Weiter heißt es unter

"A.2.9 Mehrwertsteuer
Mehrwertsteuer erstatten wir nur, wenn und soweit diese für Sie bei der von Ihnen gewählten Schadenbeseitigung tatsächlich angefallen ist. Die Mehrwertsteuer erstatten wir nicht, soweit Vorsteuerabzugsberechtigung besteht."

Im Gutachten ist für das Fahrzeug des Klägers ein Wiederbeschaffungswert ohne Mehrwertsteuer (sog. Nettowiederbeschaffungswert) ausgewiesen. Ferner hatte der Gutachter einen Restwert ohne Mehrwertsteuer (sog. Nettorestwert) von rd. 5.900 € und mit Mehrwertsteuer (sog. Bruttorestwert) von 7.000 € ermittelt. Dem lag ein von ihm eingeholtes verbindliches Kaufangebot eines Autohändlers (Kaufinteressentin) zugrunde, das auf "7.000 € (incl. MwSt.)" lautete. Die Beklagte erstattete dem Kläger den Nettowiederbeschaffungswert abzgl. des Bruttorestwerts von 7.000 € und einer Selbstbeteiligung von 150 €. Der Kläger meint, da er nicht vorsteuerabzugsberechtigt sei, dürfe neben der Selbstbeteiligung nur der Nettorestwert von 5.900 € in Abzug gebracht werden. Die Differenz von rd. 1.100 € macht er mit der Klage geltend.

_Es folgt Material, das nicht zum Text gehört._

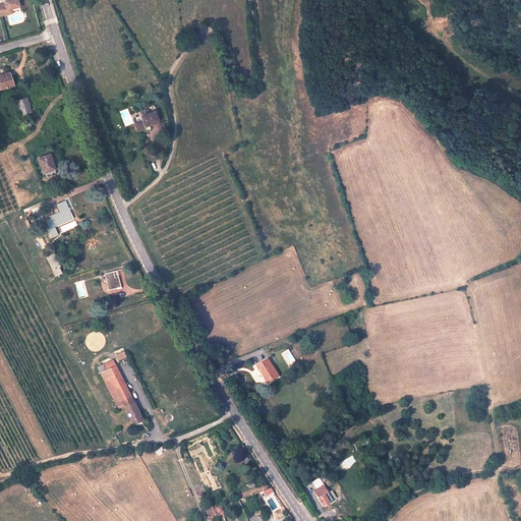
[(0,15),(8,13),(8,10),(12,9),(12,8),(20,6),(18,0),(5,0),(5,2),(0,3),(0,15)]
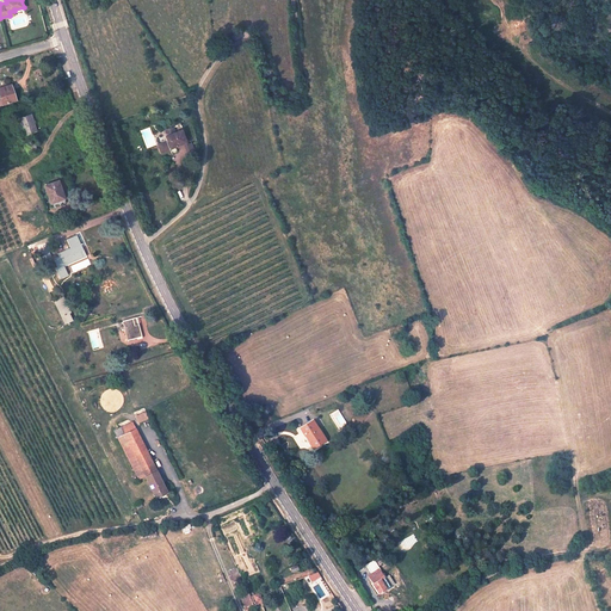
[(20,127),(14,129),(18,139),(35,133),(30,115),(17,118),(20,127)]
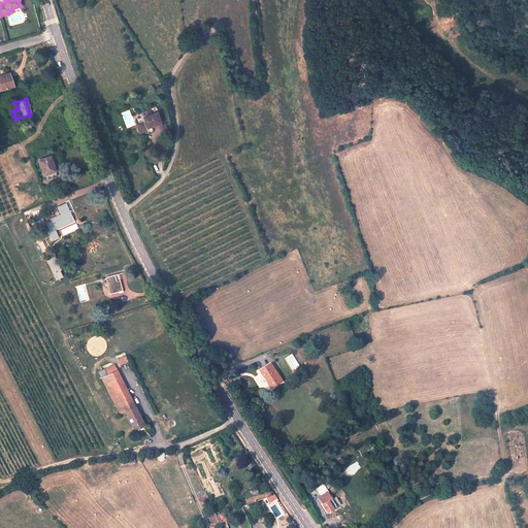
[(161,122),(157,111),(140,118),(141,122),(134,124),(137,132),(144,130),(144,128),(161,122)]
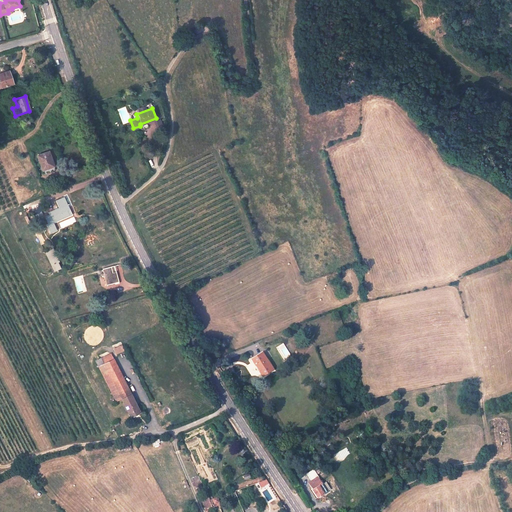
[(47,152),(36,155),(41,170),(52,166),(47,152)]
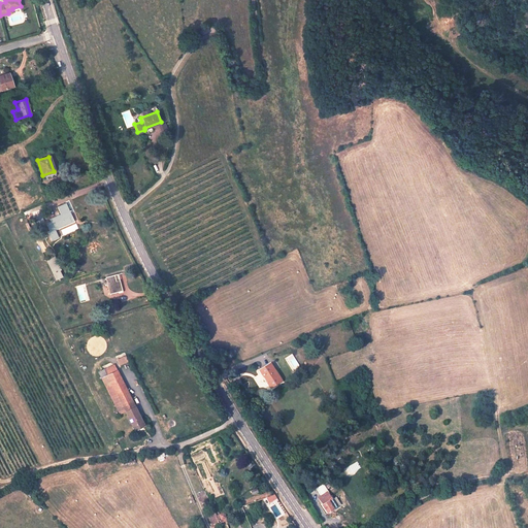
[(59,215),(47,219),(52,228),(69,221),(65,211),(68,210),(64,202),(56,206),(59,215)]
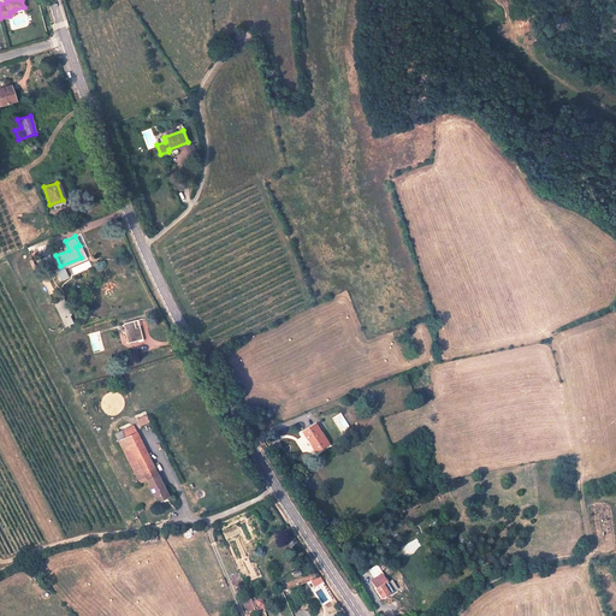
[(65,327),(75,323),(64,300),(54,303),(65,327)]
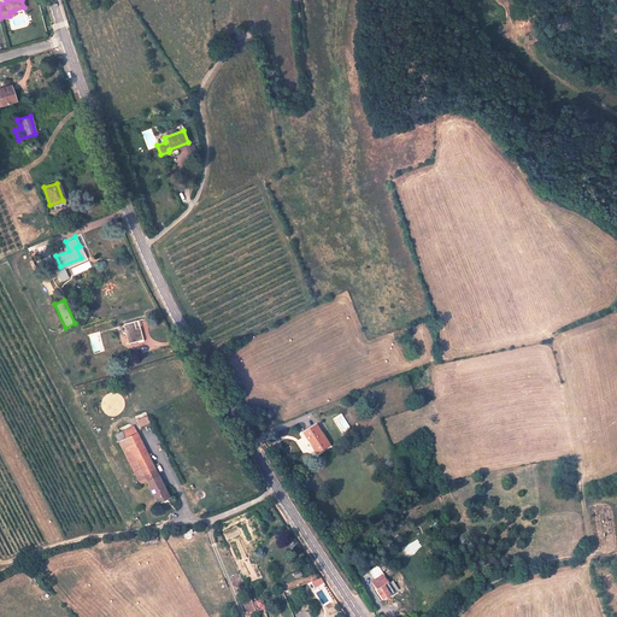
[(140,333),(139,328),(135,328),(133,321),(123,323),(128,342),(128,344),(137,340),(137,342),(142,341),(141,333),(140,333)]
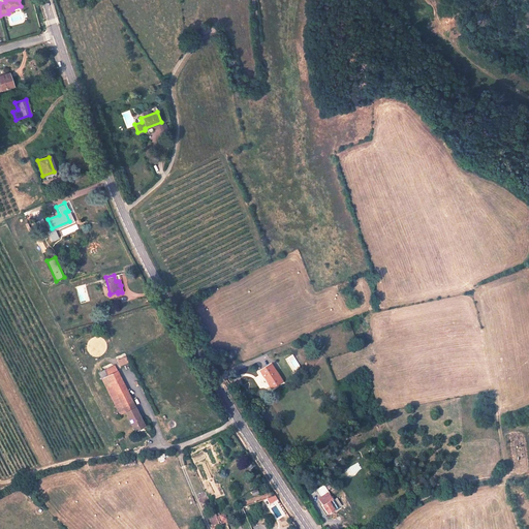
[(117,360),(119,367),(128,364),(125,356),(117,360)]
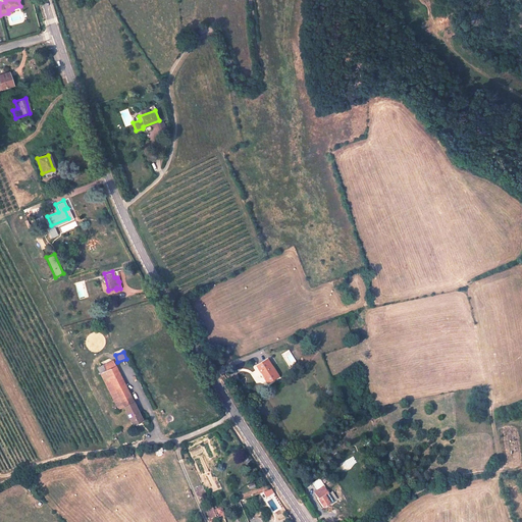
[(277,378),(272,367),(269,368),(266,362),(257,366),(267,384),(277,378)]
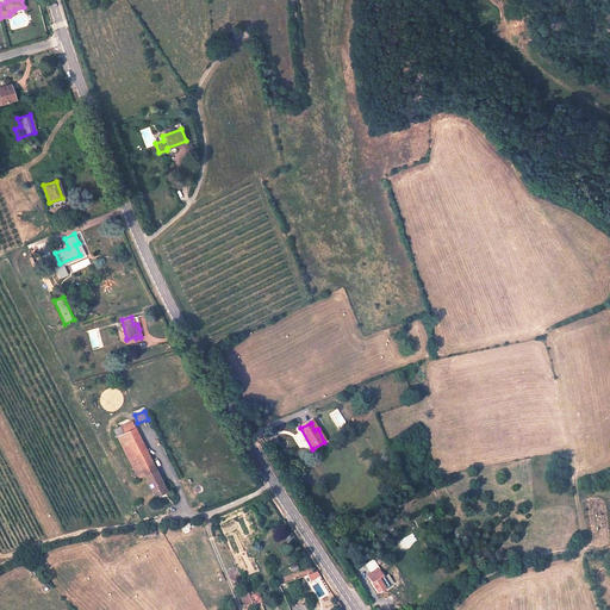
[(166,490),(135,431),(124,437),(155,496),(166,490)]
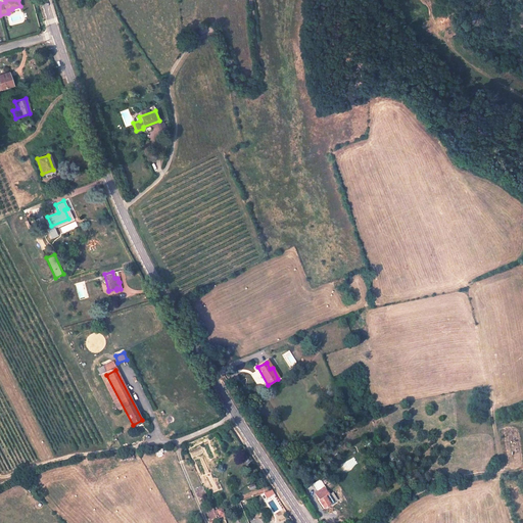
[(327,492),(323,486),(316,491),(320,497),(327,492)]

Das AG gab der Klage statt; das LG wies sie ab. Auf die Revision des Klägers hob der BGH das Berufungsurteil auf und verwies die Sache zur neuen Verhandlung und Entscheidung an das LG zurück.

Die Gründe:
Übersteigen die voraussichtlichen Reparaturkosten eines versicherten Fahrzeugs dessen Wiederbeschaffungswert, beschränkt sich das Leistungsversprechen des Versicherers nach A.2.7.1 a Buchst. a AKB 2010 im Falle einer dennoch bedingungsgemäß durchgeführten Reparatur darauf, die Reparatur- und Reparaturnebenkosten bis zur Höhe des Wiederbeschaffungswerts zu tragen. Verzichtet der Versicherungsnehmer auf die Reparatur, bezweckt A.2.7.1 a Buchst. b AKB 2010, ihn wirtschaftlich in die Lage zu versetzen, sich ein gleichwertiges Gebrauchtfahrzeug anzuschaffen. Regulierungsgrundlage ist dann der Wiederbeschaffungswert. Der Versicherungsnehmer muss sich aber mit dem Restwert denjenigen Betrag anrechnen lassen, den er aus der Veräußerung des beschädigten Fahrzeugs erlangen und somit für die Wiederbeschaffung einsetzen könnte. Maßgebend dafür ist allein der Betrag, der dem Versicherungsnehmer im Falle einer solchen Veräußerung am Ende verbleibt.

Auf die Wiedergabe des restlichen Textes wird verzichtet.